Monday, November 16, 2009

For the past several years, I've been experimenting with hardy palms in our area. At first, these were in our VERY protected Zone 7 garden in Georgetown, Washington, D.C. and then on the farm.

I found the windmill palms, Trachycarpus fortuneii, to be completely hardy in D.C. with minimal protection, even when young.

I started with FOUR T. foruneii 'bulgaria', a strain from Soviet era plantsmen looking to increase winter-hardiness in subtropical plants. The seeds were obtained from large specimens in Bulgaria that had survived very cold temps without protection.

After moving to the farm, I transplanted my 3 surviving trachycarpus fortuneii 'bulgaria' into a bed of Ilex verticulata in 2007. Of those, because of their young age and the colder temps, only one survived the winter of 2007 and 2008.


In 2008, I added a second Trachcarpus fortuneii that I bought at a local nursery, at about 3 feet of height. palms weathered the winter of 2008 - 2009 with significant leaf damage, but both refoliated quickly during the summer.

Winter protection was provided by bales of straw with a
rigid, clear plastic piece overlying as shown in the picture. Both palms were treated with copper-based antifungal powder in their crowns.
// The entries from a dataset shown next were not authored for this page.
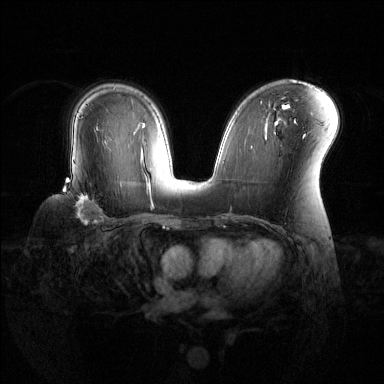
Breast MRI (dynamic contrast-enhanced), one axial slice; slice 83 of 144 in the series (ordered by position); dynamic contrast-enhanced series, time point 2 of 6 at this slice position (early post-contrast); 1.5 T; TE 1.6 ms, TR 4.6 ms; 1.2 mm slice thickness; 384 × 384 image matrix, field of view 360 × 360 mm. Female patient.
Annotated regions visible in this slice (semi-automatic segmentation, software-assisted and operator-edited):
- enhancing-tissue mask used for the functional tumour volume (all voxels passing the contrast-enhancement thresholds inside the analysis volume; usually the tumour): box from (x=63, y=180) to (x=121, y=225) px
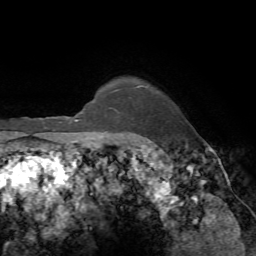
Breast MRI, one axial slice; position 64 of 72 along the scan axis; cropped to one breast; dynamic contrast-enhanced series, time point 2 of 7 at this slice position (early post-contrast); 1.5 T; TE 4.2 ms, TR 8.7 ms; 2.2 mm slice thickness; 256 × 256 image matrix. Female patient.
Annotated regions visible in this slice (semi-automatic segmentation, software-assisted and operator-edited):
- enhancing-tissue mask used for the functional tumour volume (all voxels passing the contrast-enhancement thresholds inside the analysis volume; usually the tumour): box from (x=83, y=87) to (x=137, y=134) px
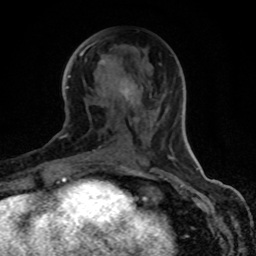
Breast MRI (dynamic contrast-enhanced), one axial slice; position 38 of 80 along the scan axis; cropped to one breast; dynamic contrast-enhanced series, time point 2 of 8 at this slice position (early post-contrast); 1.5 T; TE 4.2 ms, TR 7 ms; 256 × 256 image matrix. Female patient.
Outlined on this slice (semi-automatically segmented with operator editing):
- enhancing-tissue mask used for the functional tumour volume (all voxels passing the contrast-enhancement thresholds inside the analysis volume; usually the tumour): bounding box [x1, y1, x2, y2] px = [70, 47, 134, 165]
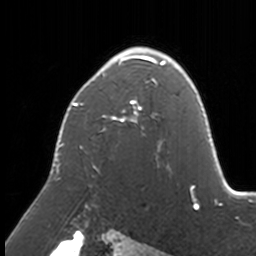
Breast MRI, one axial slice. Slice 108 of 160 in the series (ordered by position). Cropped to one breast. Dynamic contrast-enhanced series, time point 2 of 7 at this slice position (early post-contrast). 3 T. TE 1.7 ms, TR 4 ms. 1 mm slice thickness. 256 × 256 image matrix. Female patient.
Annotated regions visible in this slice (semi-automatically segmented with operator editing):
- enhancing-tissue mask used for the functional tumour volume (all voxels passing the contrast-enhancement thresholds inside the analysis volume; usually the tumour): bounding box <56,47,172,210> (left, top, right, bottom; pixels)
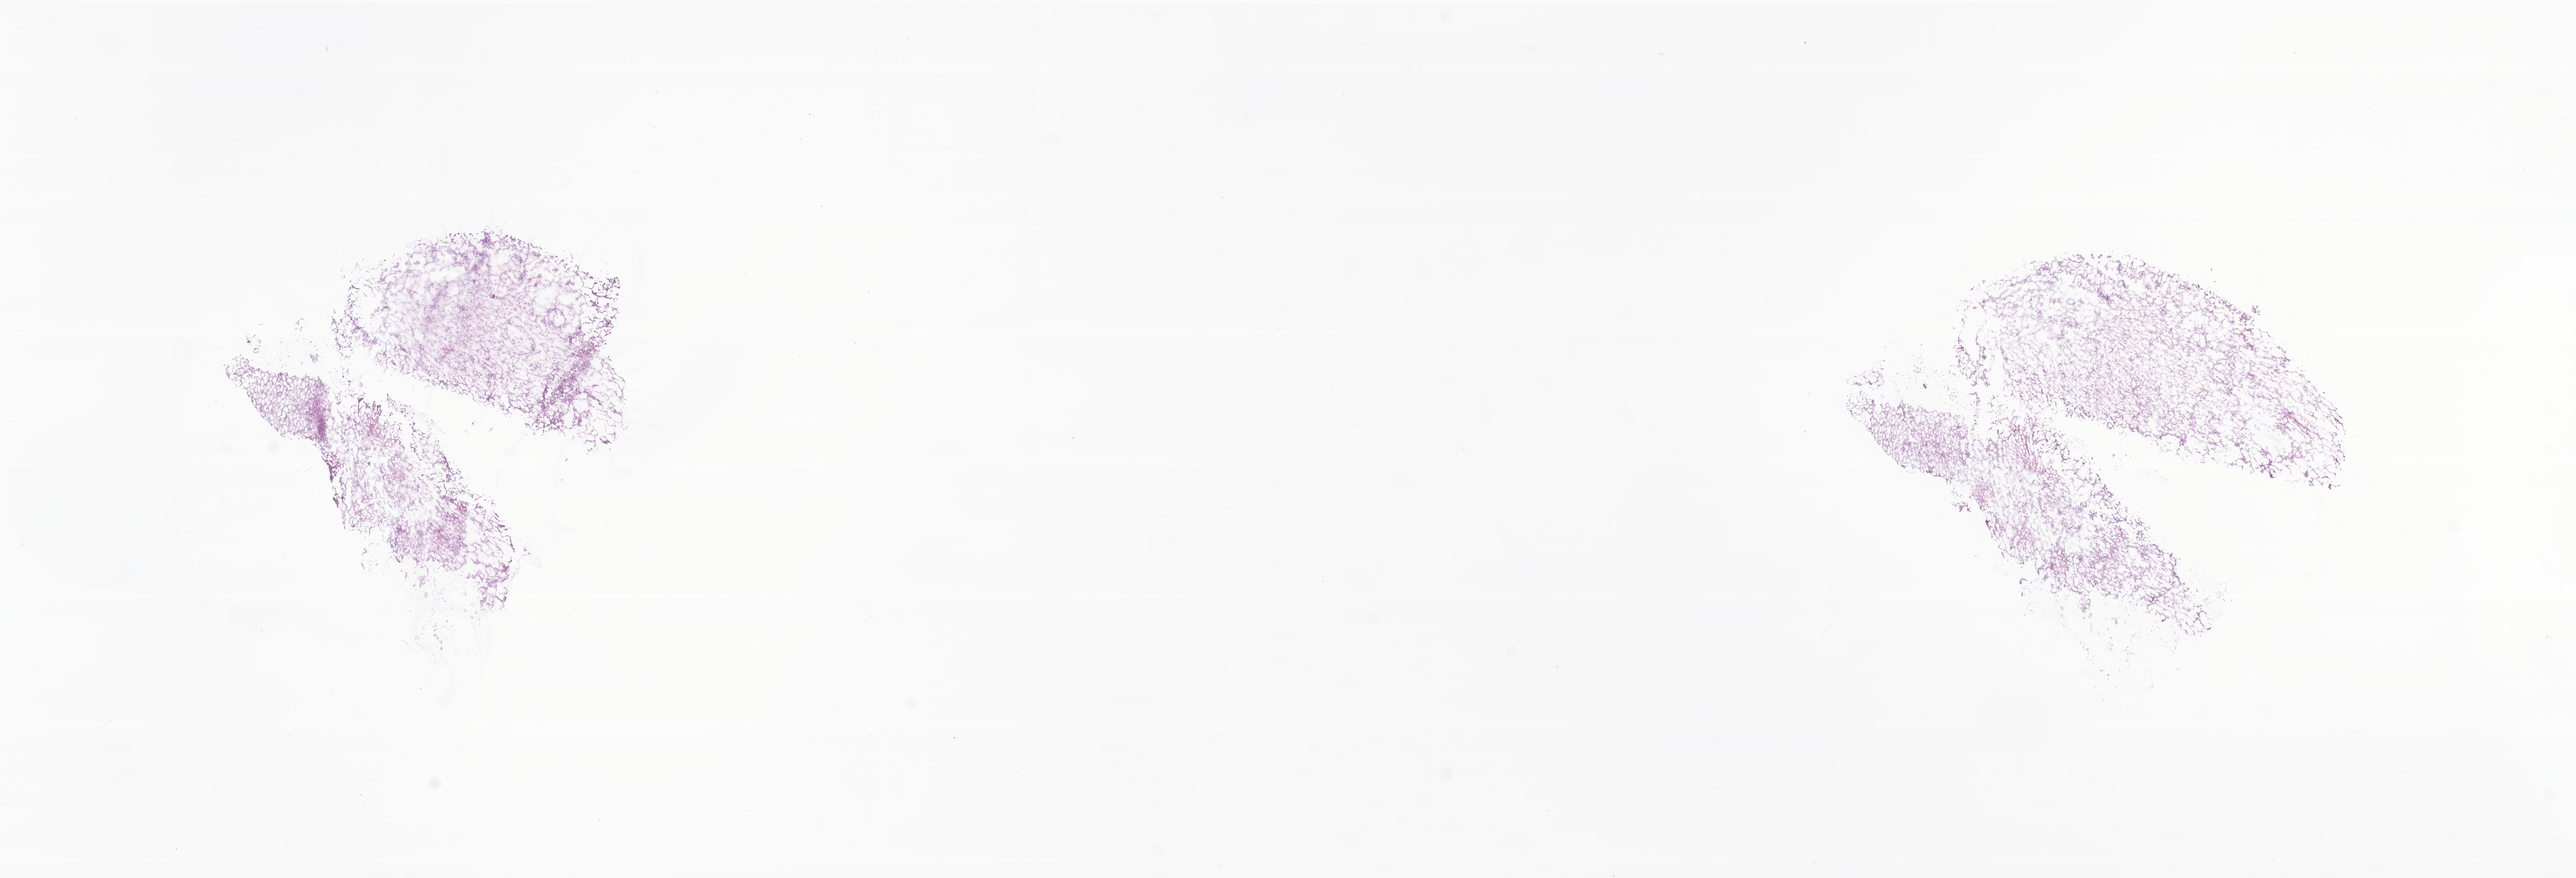
Whole-slide image, H&E stain of tumor tissue from the brain stem, shown as a low-resolution overview of the whole scanned area (about 20.9 x 7.1 mm), cryosection (OCT / tissue freezing medium). Patient female; age 53 months.
- diagnosis: Pilocytic astrocytoma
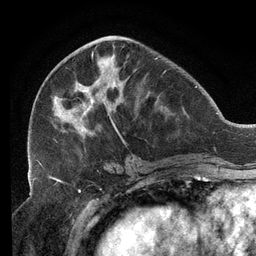
Breast MRI (dynamic contrast-enhanced), one axial slice. Slice 51 of 134 in the series (ordered by position). Cropped to one breast. Dynamic contrast-enhanced series, time point 2 of 6 at this slice position (early post-contrast). 3 T. TE 2.7 ms, TR 6.5 ms. 1.2 mm slice thickness. 256 × 256 image matrix. Female patient.
Structures marked on this image (semi-automatic segmentation, software-assisted and operator-edited):
- enhancing-tissue mask used for the functional tumour volume (all voxels passing the contrast-enhancement thresholds inside the analysis volume; usually the tumour): bounding box <51,35,166,159> (left, top, right, bottom; pixels)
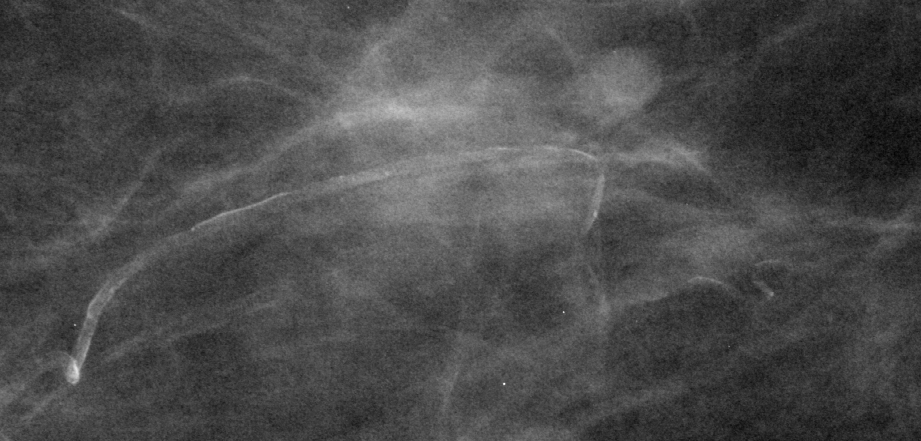
Region of interest cut from a scanned film mammogram (one marked finding); left breast; CC view.
Calcifications, morphology vascular; BI-RADS assessment category 2; benign without callback (not worked up further).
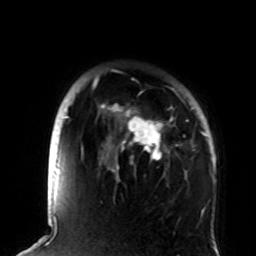
Breast MRI (dynamic contrast-enhanced), one axial slice. Position 68 of 72 along the scan axis. Cropped to one breast. Dynamic contrast-enhanced series, time point 2 of 8 at this slice position (early post-contrast). 1.5 T. TE 4.2 ms, TR 7 ms. 256 × 256 image matrix, field of view 180 × 180 mm. Female patient.
Outlined on this slice (semi-automatically segmented with operator editing):
- enhancing-tissue mask used for the functional tumour volume (all voxels passing the contrast-enhancement thresholds inside the analysis volume; usually the tumour): bounding box <93,76,206,177> (left, top, right, bottom; pixels)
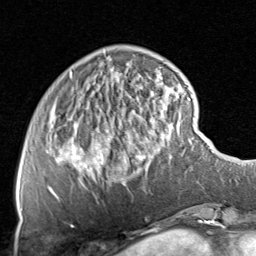
Breast MRI, one axial slice. Slice 20 of 80 in the series (ordered by position). Cropped to one breast. Dynamic contrast-enhanced series, time point 2 of 8 at this slice position (early post-contrast). 1.5 T. TE 1.7 ms, TR 4.5 ms. 2 mm slice thickness. 256 × 256 image matrix, field of view 180 × 180 mm. Female patient.
Outlined on this slice (semi-automatically segmented with operator editing):
- enhancing-tissue mask used for the functional tumour volume (all voxels passing the contrast-enhancement thresholds inside the analysis volume; usually the tumour): bounding box [x1, y1, x2, y2] px = [48, 71, 175, 200]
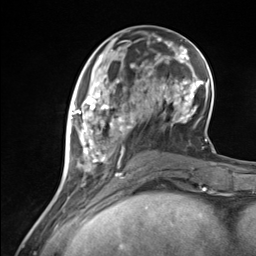
Breast MRI (dynamic contrast-enhanced), one axial slice; slice 50 of 124 in the series (ordered by position); cropped to one breast; dynamic contrast-enhanced series, time point 2 of 7 at this slice position (early post-contrast); 3 T; TE 1.8 ms, TR 4.7 ms; 1.3 mm slice thickness; 256 × 256 image matrix. Female patient.
Annotated regions visible in this slice (semi-automatic segmentation, software-assisted and operator-edited):
- enhancing-tissue mask used for the functional tumour volume (all voxels passing the contrast-enhancement thresholds inside the analysis volume; usually the tumour): box from (x=69, y=93) to (x=135, y=180) px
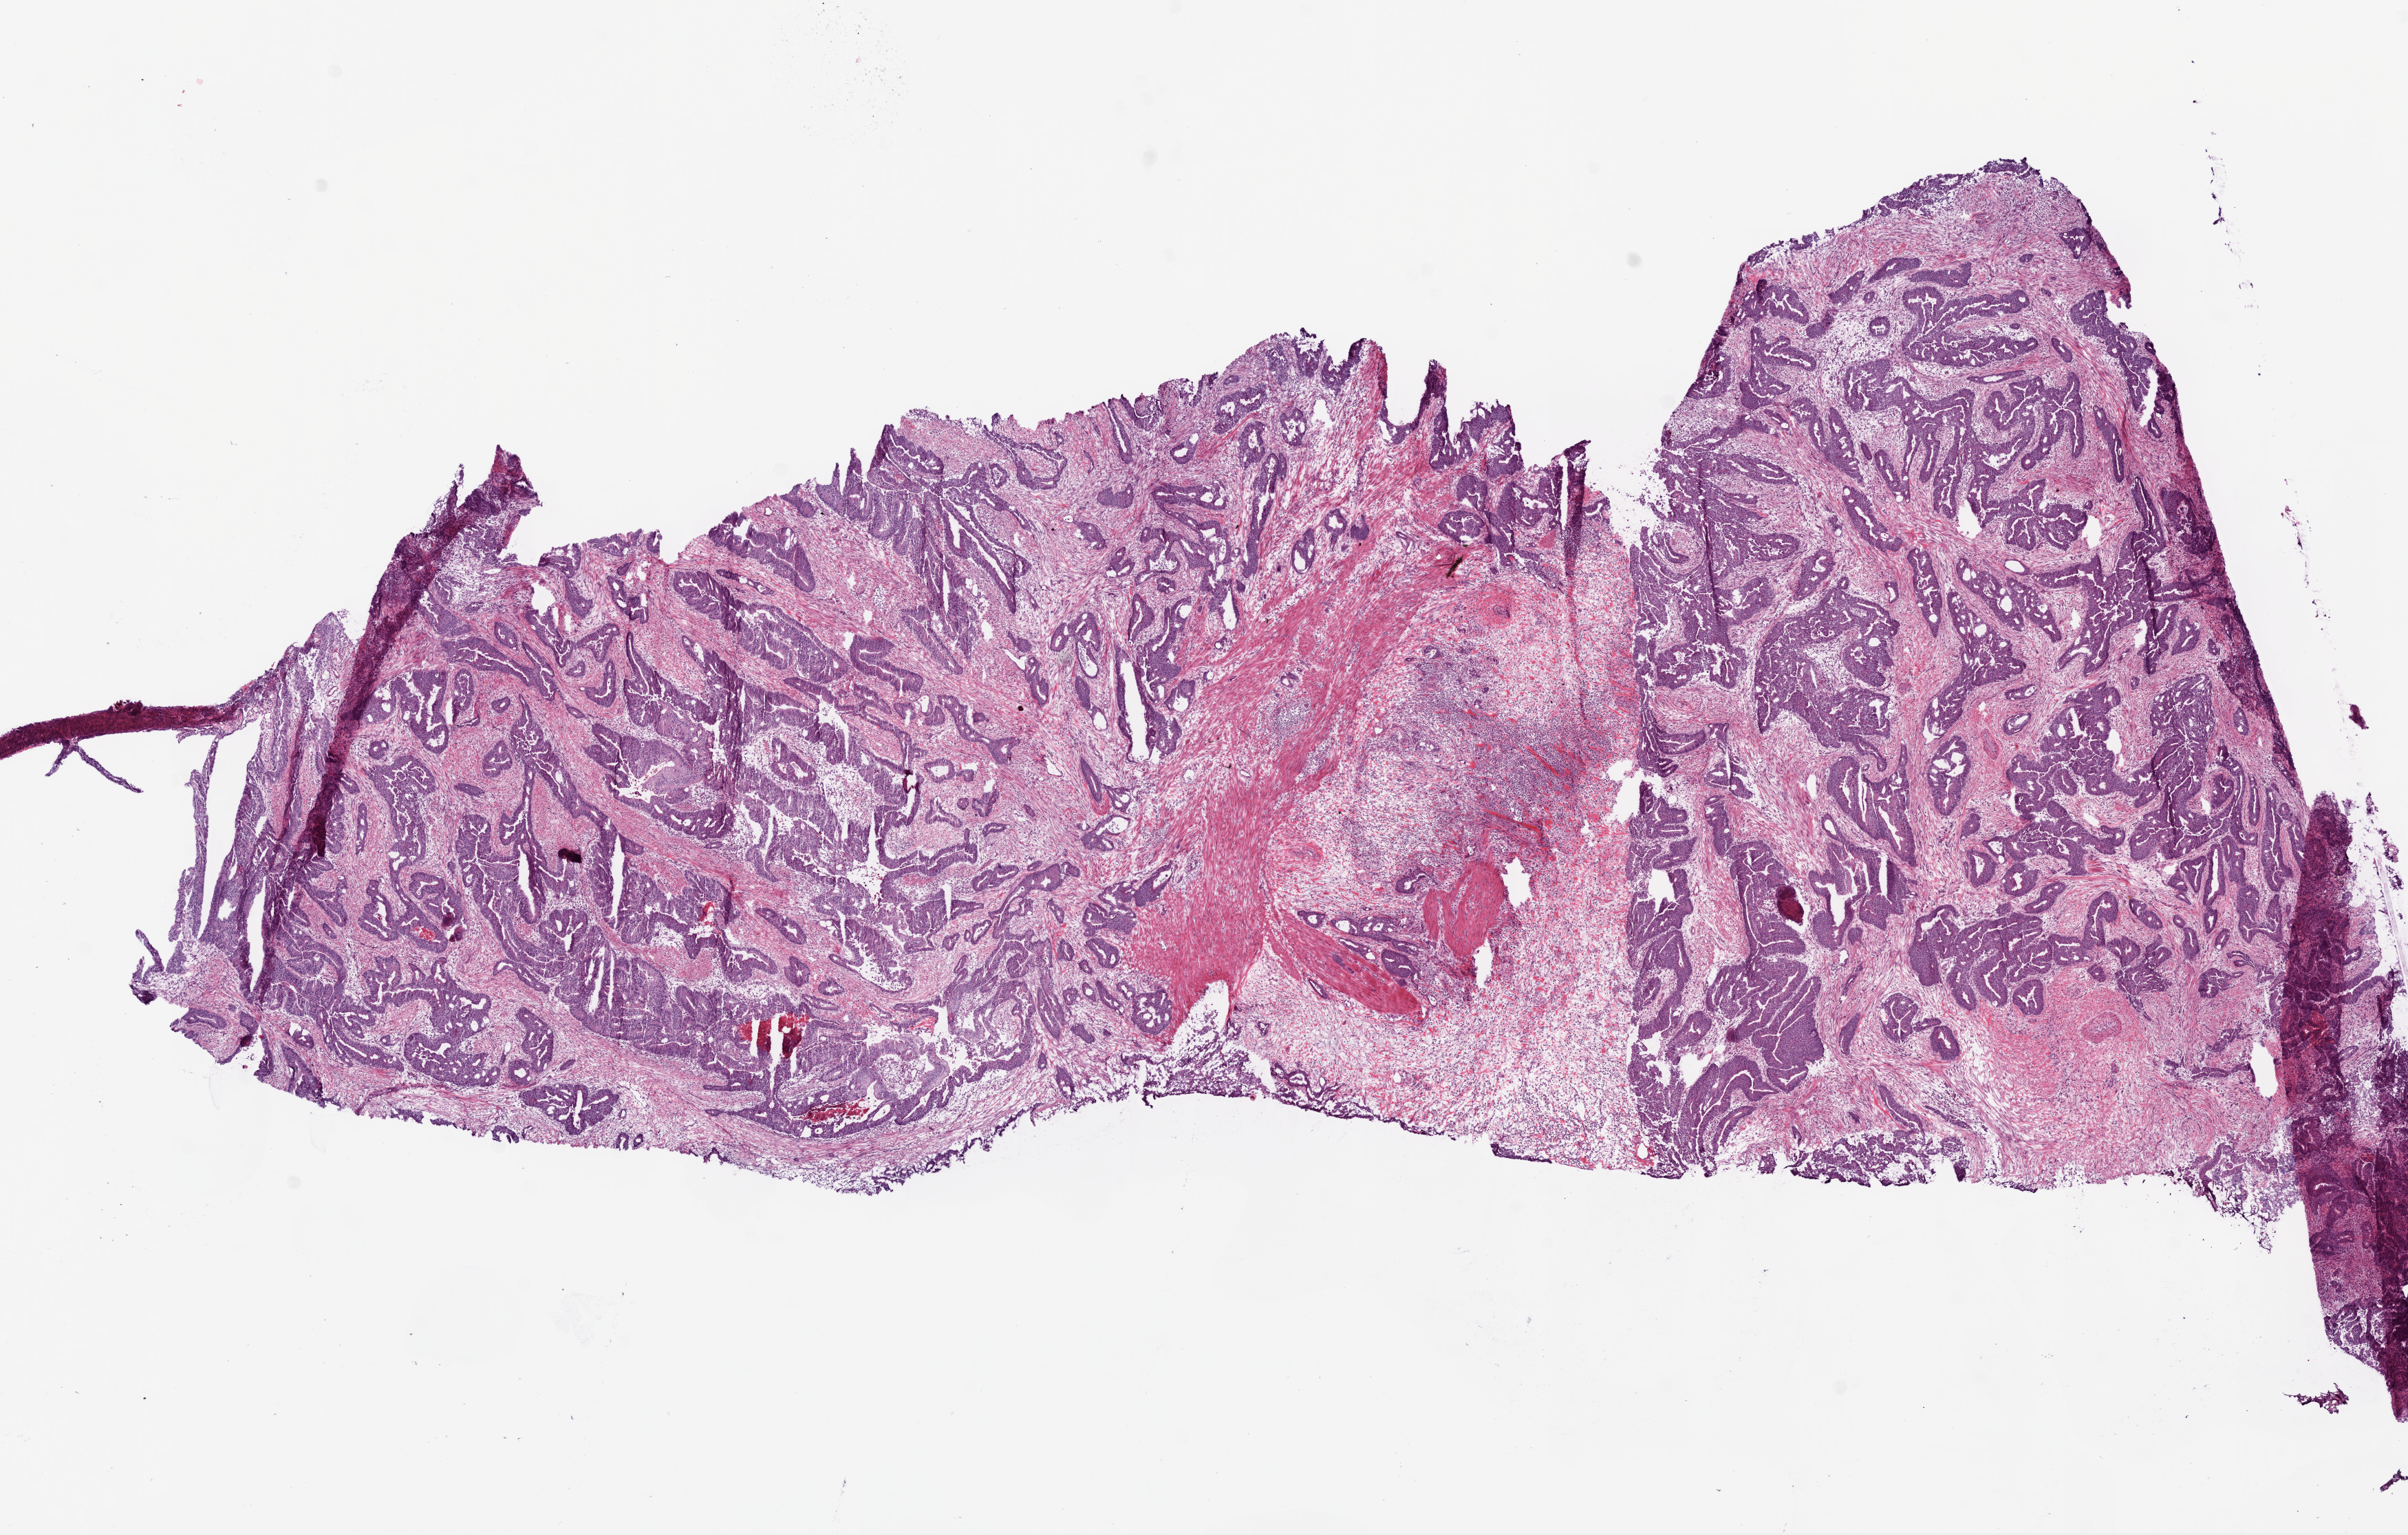
Digitized H&E tissue section (whole slide) — low-resolution overview of the scanned area, about 14.0 x 9.0 mm (from a 20x scan); frozen section; sample: primary tumour, rectum. Male, age 60 years at initial diagnosis. Pathologist review of this section (percent, as recorded): tumour cells 72%, tumour nuclei 70%, normal cells 5%, stromal cells 20%, necrosis 3%.
AJCC pathologic stage: IV. Pathologic diagnosis: Adenocarcinoma, NOS (rectosigmoid junction). TNM: T3 N1 M1. Lymph nodes positive (case pathology): 1 of 26 examined.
Lowest recorded temp without wind chill for both winters 2007-2008 and 2008-2009 was approximately 8 degrees Fahrenheit, as recorded by our weather station.

This year, we plan on using clear plastic umbrellas or cloches if you will for winter protection. I have added
both Trachycarpus fortuneii Tennesee form and Trachycarpus Wagneranius to our collection during the summer of 2009 and will keep you posted as to how they winter over this year!